隊商の生き残りが二人。今も手近な街路でまだ必死に逃げ回っている。
一人は、複数名に追われてながらも羚羊のように走り続けている女性。
もう一人は、やや年長の少女だろうか。此方も二~三人に追われているようだ。
(……二人とも女か)
あの隊商《キャラバン》の男たちであれば、女子供を守ろうと先に死んでいったとしても不思議はない。
(ああ、もう……真っ当な人間ばかり早く死んじゃう。嫌な世の中)
逃走劇を視線で追いながら、ニナは静かに考え込んだ。
交流などなに一つ持たず、一方通行ではあったが、ニナは隊商《キャラバン》の人々に好感を抱いていた。惨い最期を迎えていい人々ではないとも思う。
とは言え、助けるには大きな危険が伴う。
下手を打てば、今日、見知らぬ他人の為に命を落とすかもしれない。それを納得できるか?
ニナは頷いた。
「よし、助けられるか試してみよう」退屈な日々に少しの冒険心でスパイスを、だ。
間違いなく、無用な危険を犯そうとしている。しかし、周囲の状況は把握しておいて損はない。それに生存者を無視して今日を生き長らえたとしても、どの道、崩壊世界で長生きは期待できない。人はいずれ死ぬ。
(追うとしたら、どちらを追うか……)少し考えて、走り回っている女性に決める。まだ体力のありそうな彼女なら、逃げ延びるチャンスが生まれるかもしれない。或いは捕まった場面を目にするかもしれないが、助ける機会が生じるや可能性もあった。どう転ぶにせよ、ニナは非力な少女に過ぎない。介入するのであれば極力、素早く、そして慎重に振舞わなければならない。

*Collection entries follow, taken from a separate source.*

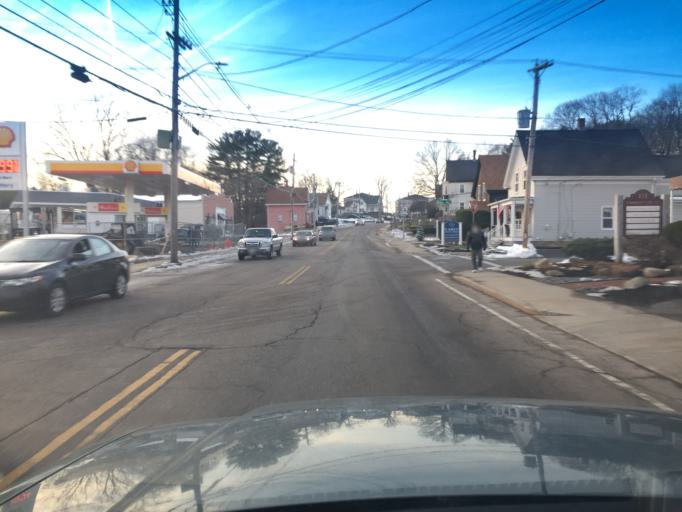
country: US
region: Massachusetts
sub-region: Norfolk County
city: Franklin
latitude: 42.0809
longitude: -71.3906
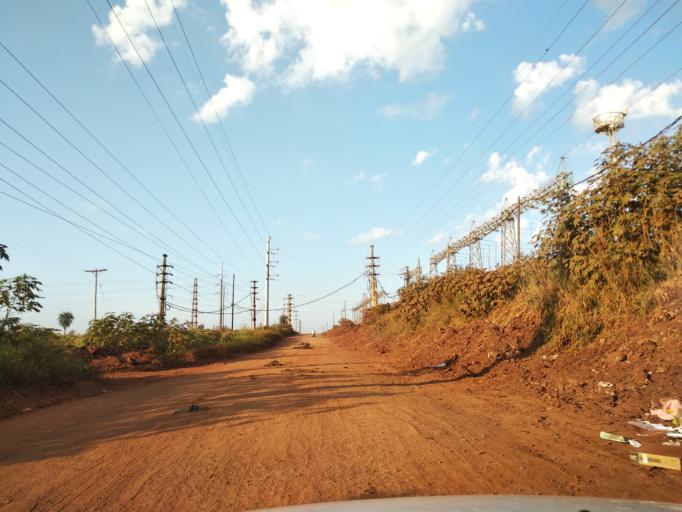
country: AR
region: Misiones
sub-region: Departamento de Capital
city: Posadas
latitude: -27.4412
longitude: -55.9161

瓦礫の影から廃屋の影へ。放浪者《ワンダラー》たちの視界に入らぬよう立ち回りながら、ニナは逃走する女性に並走した。
「いい動きしてるな」
廃墟暮らしの少女《ニナ》が、思わず感嘆の吐息を漏らした。
【住宅街】には塀や建物が崩れて通行困難となった道も多いが、隊商《キャラバン》の女性は彷徨うゾンビの傍らを駆け抜け、壁が崩れた廃屋を敏捷に潜り抜け、障害物を飛び越えて、追っ手の追随を許さない。
しかし、追跡劇とは由来、追いかける方が有利なものだ。放浪者《ワンダラー》たちも追いつこうと必死であり、生存者の女性の俊足を以てして、なお完全に振り切るには至っていなかった。

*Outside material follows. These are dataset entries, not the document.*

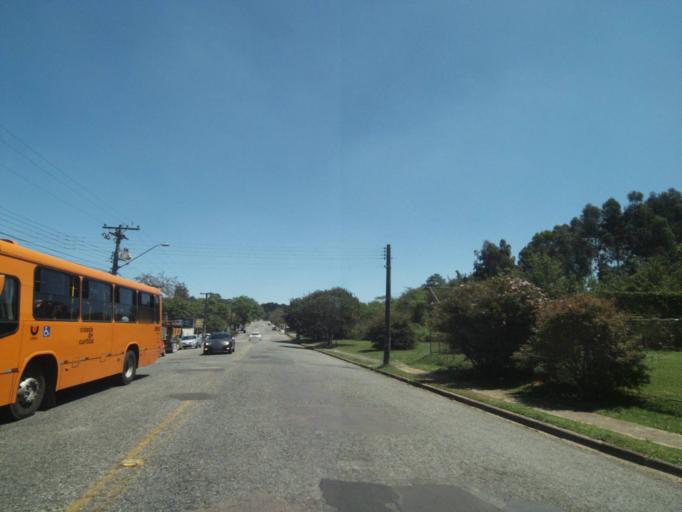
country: BR
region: Parana
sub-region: Pinhais
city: Pinhais
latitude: -25.3952
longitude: -49.2199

「逃がすんじゃないよ!いいジャケットだ。とッ捕まえれば美味いもんが鱈腹《たらふく》喰えるよ!」
追撃者たちが見失いかける度に先頭を走る中年女がざんばらの髪を振り乱し、後ろの仲間に発破をかけていた。
「お袋!深追い!一人で深追いしすぎ!」
女を追う放浪者《ワンダラー》の一人が叫びを上げ、傍らの仲間は喘ぎながら歩調を緩めている。

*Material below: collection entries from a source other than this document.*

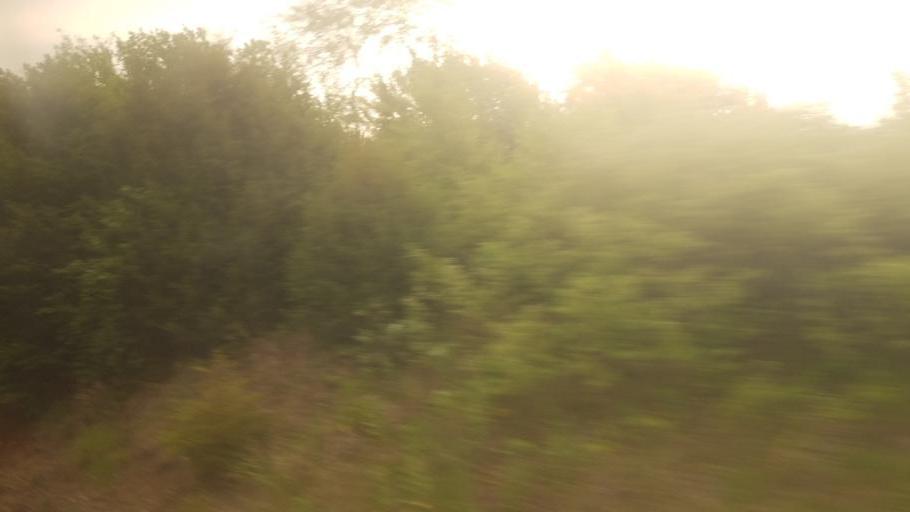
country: US
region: Kansas
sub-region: Shawnee County
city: Topeka
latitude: 38.9944
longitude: -95.6855
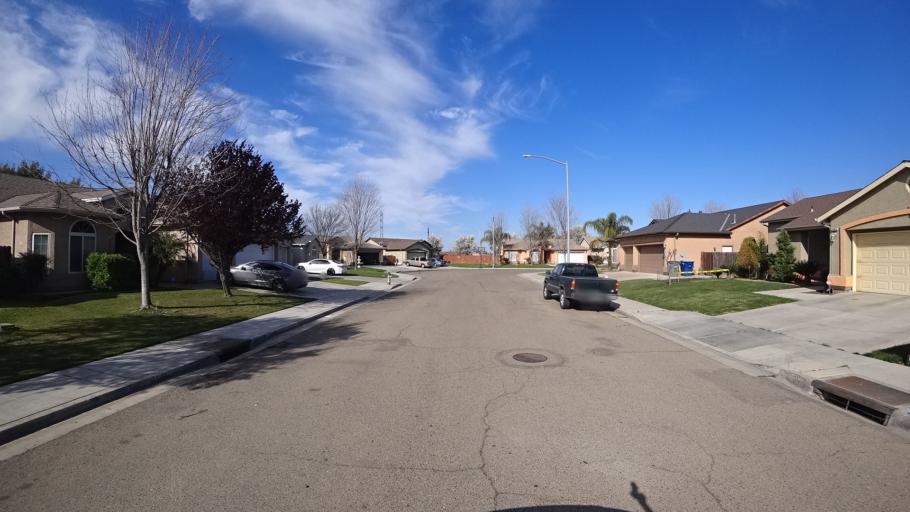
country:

悪漢たちの足取りが鈍っている。逃げる女性に追いつけそうな放浪者《ワンダラー》は、辛うじて『お袋』だけのようだ。
(……これなら、本当に逃げ切れるかも)
微かに微笑みを浮かべたニナは、此処まで温存していた脚力を惜しみなく発揮して、廃屋の屋根から屋根へと区画を一気に突っ切った。